このように、円安は円をドルに換えるときにはデメリットとなりますが、その一方でドルを円に換える場合にはメリットになります。外国からの観光客が日本を訪れた際、1ドル=100円から、1ドル=150円になったとします。今までは100ドルで10,000円分の買い物ができましたが、同じ100ドルで15,000円分の買い物ができるようになります。1ドル150円の方がドルの価値が高い(円の価値が低い=円安)ことがわかります。
ところで、そもそもなぜ円安が進行しているのでしょう。理由はいろいろとありますが、ここ最近の主な理由の一つはアメリカと日本の金利差によるものです。2022年11月現在、10年国債の利回りがアメリカは年4%前後で推移しているのに対し、日本は年0.2%台です。日本にお金を預けてもお金は増えないので、円を売って金利の高いドルを買おうという動きが進み、円安となっているのです。
インフレと円安の関係とは
ここからは、インフレと円安の関係について見ていきましょう。
先ほどお伝えしたように、インフレとは「モノ」や「サービス」の値段が継続的に上がることです。
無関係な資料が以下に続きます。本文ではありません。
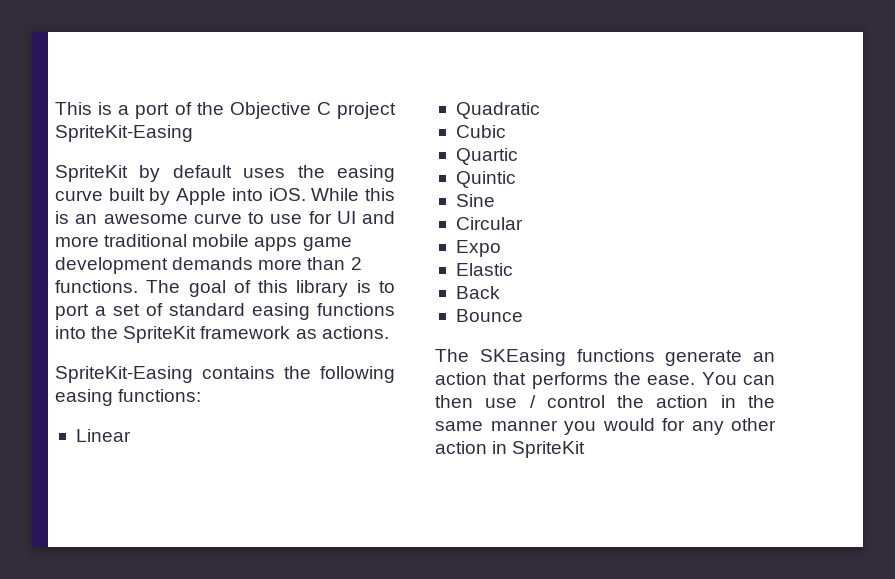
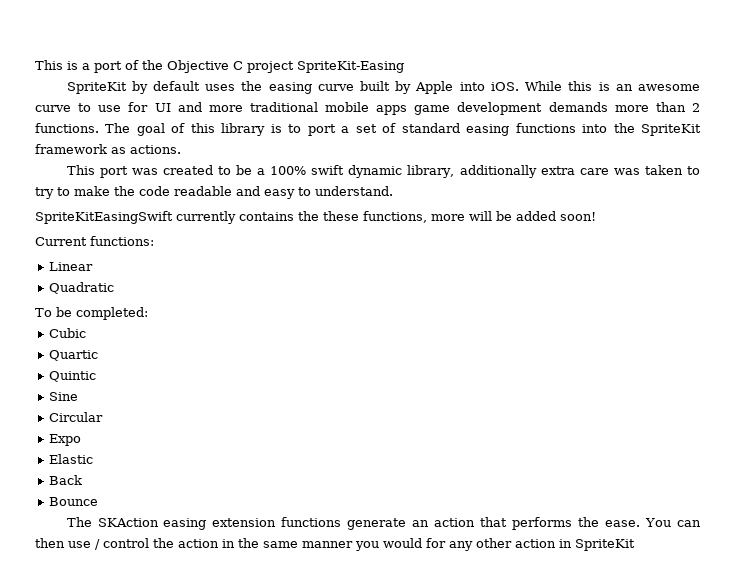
[55,366,395,383] [55,389,113,406] SpriteKit-Easing contains the following easing -> [66,165,701,178] [35,186,393,199] [35,211,596,224] [35,237,87,246] This port was created to be a 100% swift dynamic library, additionally extra care was taken to try to make the code readable and easy to understand. // SpriteKitEasingSwift currently contains the these functions, more will be added soon! // Current
(540, 110) none -> [35,307,148,320] // To be completed:
[479,349,566,366] SKEasing -> [97,518,277,530] SKAction easing extension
インフレがあまりに進行すると賃金の上昇が追いつかず、モノが高すぎて売れなくなってしまうという事態が起こります。
アメリカでは2021年前半からインフレが始まり、2022年6月には前年同月比でなんと9.1%のインフレとなりました。そこで、行き過ぎたインフレを抑えるために、アメリカでは金利を上げて企業や個人がお金を借りにくくし、インフレがさらに進むのを抑える政策をとっています。
それに対して、日本はまだ金利を低く抑えているため、日米の金利差が生じて円安につながっています。つまり、今回の円安はインフレを発端としたアメリカの利上げ政策が原因で加速しているのです。
インフレや円安が家計に与える影響
日本は、エネルギーや食料品の多くを海外からの輸入に頼っています。日常生活に欠かせない、ガソリンや電気、ガスなどの燃料や、小麦粉や食用油、肉といった食料品の輸入価格がインフレや円安の影響を受けて高騰を続けています。
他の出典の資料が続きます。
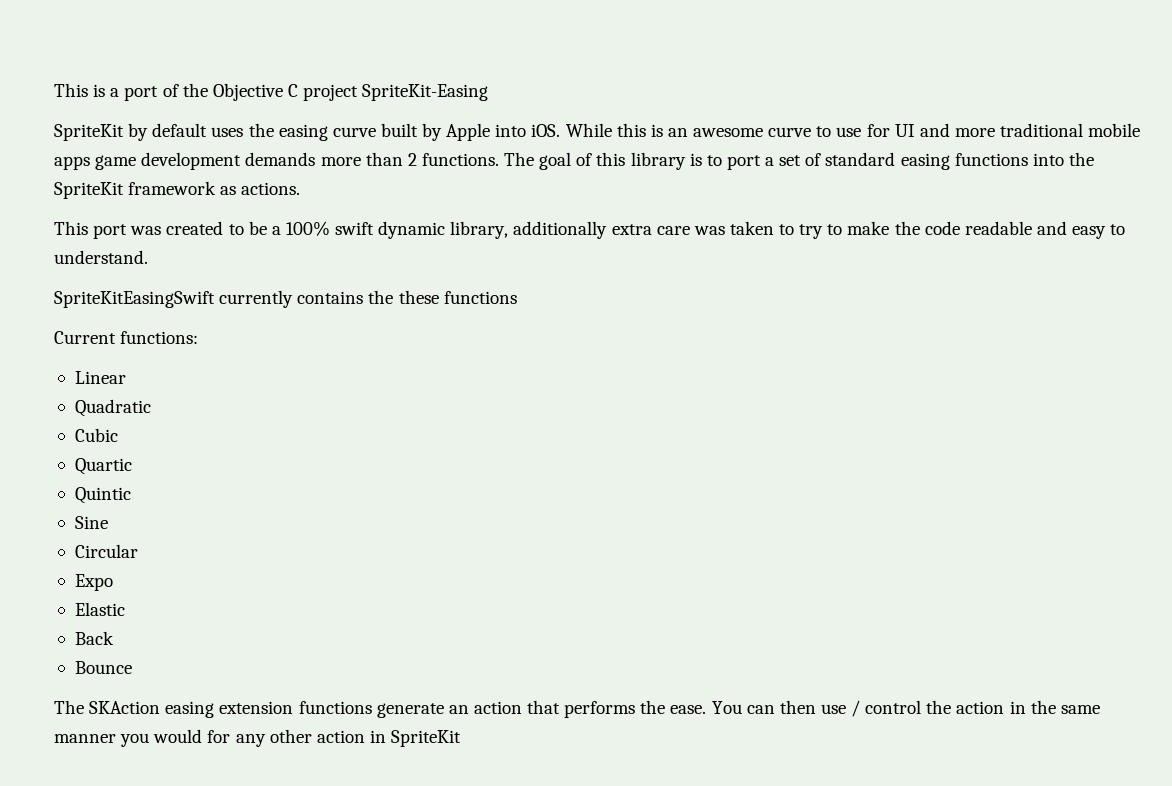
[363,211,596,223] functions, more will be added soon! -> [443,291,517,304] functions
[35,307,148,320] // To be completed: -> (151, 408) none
ここで、インフレや円安がモノの値段にどのような影響を与えているのか、10年前と現在の小売価格で比較してみましょう。
海外から原料を輸入するモノの中には、10年間で5割以上小売価格が上昇した品目もあります。これに対し、国税庁の「令和3年分民間給与実態統計調査」によると平均賃金は2012年の408万円から2021年の443万円と9%の上昇にとどまっており、実質的には家計が厳しくなっていることがうかがえます。
家庭でできる対応策とは?
ローンの借換えでストレスなく節約
では、賃金上昇がインフレに追いつかない中で、家庭でできる対応策について考えてみましょう。
まずは、家計の現状を確認して支出を見直します。特に、毎月決まった額を支払う住居費や保険料、通信費などの固定費を見直すことで、ストレスなく節約することができます。
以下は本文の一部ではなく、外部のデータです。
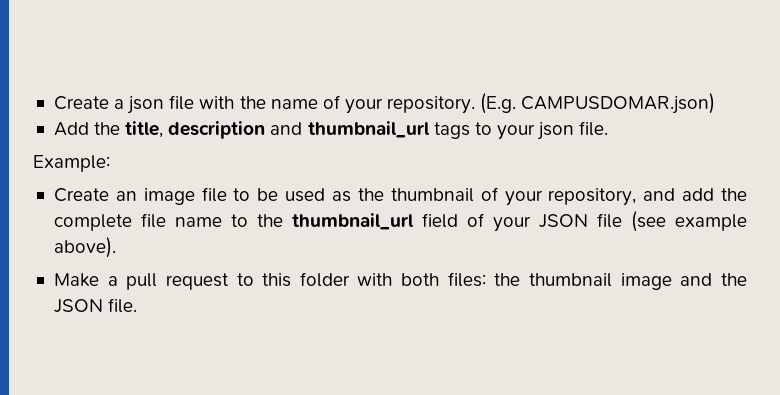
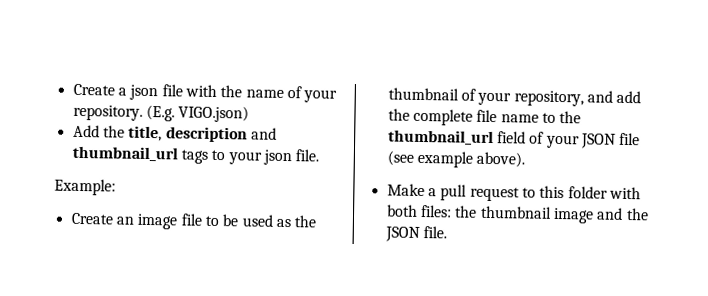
[521,93,716,114] CAMPUSDOMAR.json) -> [178,105,250,123] VIGO.json)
ここで住宅ローンの借換えを例に、支出の削減効果を試算します。
15年前の2007年当時、全期間固定金利【フラット35】の金利は年3%前後でした。現在は年1.5%前後となっています。金利の差によって返済額はどのくらい変わるのでしょうか。
融資手数料など借換えの諸費用はかかりますが、諸費用を少なく抑えたり、金融機関によっては諸費用を含めた借換えを検討したりすることもできます。上の例を見ると、毎月約1.4万円、年間約17万円の返済額を減らせるのは魅力的です。
また、クレジットカードのリボ払いを利用している人は、金利の低いカードローンやフリーローンへの借換えを検討してみましょう。リボ払いは毎月同じ金額を返済するので気づきにくいのですが、一般的に年13~18%程度の高額な利息を支払います。少ない借入金額でも金利を大きく下げることができれば、利息は大幅に減る可能性があります。現在の金利を確認し、金利の低いローンへの借換えを検討してみるとよいでしょう。
初心者にもオススメ! インフレに強い資産での運用
低金利が続く日本において、節約だけでインフレに打ち勝つのは難しくなっています。2022年9月の生鮮食料品を除く物価上昇率は、前年同月比3%です。一方で現在の大手銀行の普通預金の金利は年0.001%のため、100万円を10年間預けてもたったの100円しか増えません。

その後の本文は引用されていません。